Page-level text extractions
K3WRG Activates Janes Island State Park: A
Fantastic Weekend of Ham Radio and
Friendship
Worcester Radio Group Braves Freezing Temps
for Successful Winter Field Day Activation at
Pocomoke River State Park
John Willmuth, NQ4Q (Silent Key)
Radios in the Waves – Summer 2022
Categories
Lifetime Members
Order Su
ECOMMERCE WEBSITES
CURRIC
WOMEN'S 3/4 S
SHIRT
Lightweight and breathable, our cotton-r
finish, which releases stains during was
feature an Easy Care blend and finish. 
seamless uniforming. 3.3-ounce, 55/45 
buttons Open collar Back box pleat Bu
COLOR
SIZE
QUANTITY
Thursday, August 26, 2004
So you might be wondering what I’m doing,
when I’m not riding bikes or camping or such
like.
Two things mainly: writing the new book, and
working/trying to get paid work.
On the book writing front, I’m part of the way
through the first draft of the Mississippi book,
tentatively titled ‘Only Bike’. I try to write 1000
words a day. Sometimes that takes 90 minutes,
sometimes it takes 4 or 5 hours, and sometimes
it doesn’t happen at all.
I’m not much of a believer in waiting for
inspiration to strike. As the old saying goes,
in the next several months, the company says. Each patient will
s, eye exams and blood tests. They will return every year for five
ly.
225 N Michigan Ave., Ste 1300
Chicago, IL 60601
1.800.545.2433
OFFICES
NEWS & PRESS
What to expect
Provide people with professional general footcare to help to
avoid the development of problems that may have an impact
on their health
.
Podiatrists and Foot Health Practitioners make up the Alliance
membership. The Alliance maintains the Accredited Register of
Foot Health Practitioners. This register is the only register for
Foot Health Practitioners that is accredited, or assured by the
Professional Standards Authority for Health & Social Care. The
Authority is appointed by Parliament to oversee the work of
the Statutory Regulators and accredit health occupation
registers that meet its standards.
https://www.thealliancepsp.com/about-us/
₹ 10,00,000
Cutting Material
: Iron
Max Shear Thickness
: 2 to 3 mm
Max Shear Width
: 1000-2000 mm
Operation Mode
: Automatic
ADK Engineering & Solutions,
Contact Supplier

* _Written task_
Please quote the text of every row above word for word, keeping each line as it appears.

* _Result for this task_
K3WRG Activates Janes Island State Park: A
Fantastic Weekend of Ham Radio and
Friendship
Worcester Radio Group Braves Freezing Temps
for Successful Winter Field Day Activation at
Pocomoke River State Park
John Willmuth, NQ4Q (Silent Key)
Radios in the Waves – Summer 2022
Categories
Lifetime Members
Order Su
ECOMMERCE WEBSITES
CURRIC
WOMEN'S 3/4 S
SHIRT
Lightweight and breathable, our cotton-r
finish, which releases stains during was
feature an Easy Care blend and finish. 
seamless uniforming. 3.3-ounce, 55/45 
buttons Open collar Back box pleat Bu
COLOR
SIZE
QUANTITY
Thursday, August 26, 2004
So you might be wondering what I’m doing,
when I’m not riding bikes or camping or such
like.
Two things mainly: writing the new book, and
working/trying to get paid work.
On the book writing front, I’m part of the way
through the first draft of the Mississippi book,
tentatively titled ‘Only Bike’. I try to write 1000
words a day. Sometimes that takes 90 minutes,
sometimes it takes 4 or 5 hours, and sometimes
it doesn’t happen at all.
I’m not much of a believer in waiting for
inspiration to strike. As the old saying goes,
in the next several months, the company says. Each patient will
s, eye exams and blood tests. They will return every year for five
ly.
225 N Michigan Ave., Ste 1300
Chicago, IL 60601
1.800.545.2433
OFFICES
NEWS & PRESS
What to expect
Provide people with professional general footcare to help to
avoid the development of problems that may have an impact
on their health
.
Podiatrists and Foot Health Practitioners make up the Alliance
membership. The Alliance maintains the Accredited Register of
Foot Health Practitioners. This register is the only register for
Foot Health Practitioners that is accredited, or assured by the
Professional Standards Authority for Health & Social Care. The
Authority is appointed by Parliament to oversee the work of
the Statutory Regulators and accredit health occupation
registers that meet its standards.
https://www.thealliancepsp.com/about-us/
₹ 10,00,000
Cutting Material
: Iron
Max Shear Thickness
: 2 to 3 mm
Max Shear Width
: 1000-2000 mm
Operation Mode
: Automatic
ADK Engineering & Solutions,
Contact Supplier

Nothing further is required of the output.